SOAL LATIHAN 1:
Jawablah pertanyaan berikut berdasarkan bacaan tentang kejahatan kemanusiaan 1965.
(a) Berapa orang yang diwawancarai Komisi Nasional Hak Asasi Manusia selama penyelidikannya?
(b) Kepada lembaga apa laporan setebal 800 halaman itu diserahkan?
(c) Selain mereka yang (dianggap) terlibat G30S dan pendukung Sukarno, etnis apa yang juga menjadi korban menurut buku suntingan Kammen dan McGregor, dan di wilayah mana?
SOAL LATIHAN 2: Teruskan bacaan tentang kejahatan kemanusiaan 1965 mulai dari sesudah kalimat terakhirnya.

Kejahatan Kemanusiaan 1965 Asvi Warman Adam ; Sejarawan Lembaga Ilmu Pengetahuan Indonesia |
KORAN TEMPO, 01 Oktober 2012
“Ternyata tidak jelas siapa dalang G30S (Aidit, Biro Chusus, Komite Sentral, atau PKI secara keseluruhan), apa sebetulnya G30S (kudeta, pemberontakan, atau cuma penculikan/pembunuhan beberapa perwira), bagaimana PKI dihancurkan (apakah terjadi pembunuhan massal atau tidak ada sama sekali).”
Pada 2012 terjadi tiga peristiwa yang bisa digabungkan sebagai tonggak sejarah hak asasi manusia di Indonesia. Untuk pertama kalinya setelah 47 tahun berlalu, baru ada pengakuan negara Indonesia bahwa telah terjadi kejahatan kemanusiaan setelah 30 September 1965. Setelah melakukan penyelidikan selama 6 tahun, mengumpulkan dokumen, dan mewawancarai 349 orang, pada 23 Juli 2012 Komisi Nasional Hak Asasi Manusia selaku lembaga resmi yang dibentuk negara mengatakan telah memperoleh bukti permulaan yang cukup. Laporan setebal 800 halaman itu diserahkan kepada Kejaksaan Agung sebagai bahan penyidikan agar para pelakunya bisa diadili di pengadilan HAM ad hoc.
Peristiwa kedua, penerbitan buku Douglas Kammen and Katherine McGregor (eds), The Contours of Mass Violence in Indonesia, 1965-68, Singapore and Copenhagen: NUS Press and Nias Press, 2012. Buku ini memakai judul "Kekerasan Massal", bukan "Pembunuhan Massal", karena yang terjadi bukan hanya pembunuhan, tapi juga delapan unsur kejahatan kemanusiaan lainnya (pemusnahan, perbudakan, pemindahan paksa, perampasan kemerdekaan, penyiksaan, perkosaan, penganiayaan, dan penghilangan orang secara paksa) persis seperti temuan Komnas HAM. Buku ini memperlihatkan bahwa korban 1965 bukan hanya mereka yang (dianggap) terlibat G30S dan pendukung Sukarno, tapi juga etnis Tionghoa di Sumatera Utara dan Kalimantan Barat (1967). Persekusi terhadap orang-orang kiri ini bukan hanya di Jawa dan Sumatera, tapi juga di Indonesia bagian tengah dan timur, seperti di Moncong Loe, Sulawesi Selatan, serta Maumere, Nusa Tenggara Timur.

ISI KUMPULAN DATA:
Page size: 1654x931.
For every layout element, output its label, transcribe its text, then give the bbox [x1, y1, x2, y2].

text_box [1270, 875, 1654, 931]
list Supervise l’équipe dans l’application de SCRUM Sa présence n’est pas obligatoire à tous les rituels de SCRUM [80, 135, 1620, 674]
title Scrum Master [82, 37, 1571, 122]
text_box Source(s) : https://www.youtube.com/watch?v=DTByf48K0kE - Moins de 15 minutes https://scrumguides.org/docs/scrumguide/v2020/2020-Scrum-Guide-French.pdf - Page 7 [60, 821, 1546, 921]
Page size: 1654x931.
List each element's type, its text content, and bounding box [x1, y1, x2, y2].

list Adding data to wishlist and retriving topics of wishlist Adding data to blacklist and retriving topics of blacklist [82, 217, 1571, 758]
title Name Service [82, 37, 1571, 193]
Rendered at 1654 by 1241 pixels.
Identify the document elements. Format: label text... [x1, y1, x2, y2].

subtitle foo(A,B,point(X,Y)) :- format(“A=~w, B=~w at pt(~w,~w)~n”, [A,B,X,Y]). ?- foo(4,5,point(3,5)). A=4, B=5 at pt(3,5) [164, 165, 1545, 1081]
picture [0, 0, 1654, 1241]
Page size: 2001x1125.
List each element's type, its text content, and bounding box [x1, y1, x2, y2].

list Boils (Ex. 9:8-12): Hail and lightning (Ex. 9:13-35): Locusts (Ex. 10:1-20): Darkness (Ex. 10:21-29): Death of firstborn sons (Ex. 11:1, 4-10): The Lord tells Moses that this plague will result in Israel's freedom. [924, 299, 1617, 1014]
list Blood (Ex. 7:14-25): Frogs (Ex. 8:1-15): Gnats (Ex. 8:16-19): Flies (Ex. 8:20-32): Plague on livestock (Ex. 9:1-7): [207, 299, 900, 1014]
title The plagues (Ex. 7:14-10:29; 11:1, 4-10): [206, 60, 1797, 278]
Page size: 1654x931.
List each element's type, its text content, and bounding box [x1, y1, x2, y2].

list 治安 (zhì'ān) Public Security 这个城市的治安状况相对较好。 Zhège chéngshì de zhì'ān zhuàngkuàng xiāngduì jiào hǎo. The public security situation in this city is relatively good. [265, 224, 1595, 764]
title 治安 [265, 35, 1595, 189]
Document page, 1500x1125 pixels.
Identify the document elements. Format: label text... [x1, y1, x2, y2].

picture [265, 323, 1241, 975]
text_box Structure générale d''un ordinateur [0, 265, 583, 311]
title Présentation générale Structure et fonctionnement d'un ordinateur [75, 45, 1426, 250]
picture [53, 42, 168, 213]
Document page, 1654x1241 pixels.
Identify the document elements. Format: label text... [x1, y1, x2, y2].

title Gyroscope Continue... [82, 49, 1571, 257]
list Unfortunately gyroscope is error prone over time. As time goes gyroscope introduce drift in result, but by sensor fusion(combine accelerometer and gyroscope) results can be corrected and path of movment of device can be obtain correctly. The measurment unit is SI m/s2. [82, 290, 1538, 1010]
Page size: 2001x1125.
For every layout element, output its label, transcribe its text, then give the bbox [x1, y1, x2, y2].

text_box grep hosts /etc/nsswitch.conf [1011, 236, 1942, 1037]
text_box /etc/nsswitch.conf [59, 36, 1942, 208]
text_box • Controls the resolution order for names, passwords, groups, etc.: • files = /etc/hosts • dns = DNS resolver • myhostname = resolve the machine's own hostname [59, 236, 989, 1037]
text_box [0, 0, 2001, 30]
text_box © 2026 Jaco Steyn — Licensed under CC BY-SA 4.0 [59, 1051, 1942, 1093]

JAWABAN LATIHAN 1:
(a) 349 orang.
(b) Kejaksaan Agung.
(c) Etnis Tionghoa di Sumatera Utara dan Kalimantan Barat (1967).

JAWABAN LATIHAN 2:
Peristiwa ketiga adalah penayangan film The Act of Killingdalam Festival Film Internasional Toronto, yang setiap tahun ditonton sekitar 300 ribu orang. Film berdurasi 105 menit yang disutradarai Joshua Oppenheimer ini bercerita tentang kekerasan yang dilakukan oleh Anwar Congo (seorang tukang catut bioskop di Medan) dan kawan-kawan, seputar tahun 1965. Setelah era reformasi, pengakuan para korban 1965 banyak dan mudah diperoleh, tapi kesaksian pelaku pembunuhan sedikit sekali. Para pelaku mengaku membunuh dan menceritakan cara pembunuhan itu dikerjakan dan tidak ada penyesalan karena dilakukan terhadap orang yang mereka anggap tidak mempercayai Tuhan.
Pengungkapan Kebenaran
Setelah era reformasi, sejarah digugat. Tampaknya justru dari kalangan anak-anak muda NU timbul kesadaran telah terjadi kekerasan pada masa lampau yang harus diselesaikan dengan rekonsiliasi. Syarikat (Santri untuk Advokasi Rakyat) di Yogyakarta, yang dipimpin Imam Azis, mengupayakan rekonsiliasi antara mantan anggota Barisan Ansor Serbaguna (Banser) NU dan korban 1965. Pada 2003, Syarikat ikut menerbitkan edisi Indonesia buku Robert Cribb, The Indonesian Killing: Pembantaian PKI di Jawa dan Bali 1965-1966. Kelompok anak muda NU lain yang tergabung dalam LKiS Yogyakarta menerbitkan buku Geoffrey Robinson berjudul Sisi Gelap Pulau Dewata, Sejarah Kekerasan Politik (2005). Gus Dur, semasa menjadi Ketua PBNU, pernah melontarkan permintaan maaf kepada para korban 1965.
Disertasi Hermawan Sulistyo di Universitas Negeri Arizona diterjemahkan beberapa anak muda NU (Suaedy dkk) menjadi Palu Arit Di Ladang Tebu, Sejarah Pembantaian Massal yang Dilupakan 1965-1966, dan diterbitkan KPG pada 2000 serta menjadi buku laris. Di dalam naskah disertasi itu sebetulnya dilampirkan kesaksian seorang anggota Banser NU tentang pembunuhan 1965. Namun, dalam edisi Indonesia, pernyataan itu tidak disertakan.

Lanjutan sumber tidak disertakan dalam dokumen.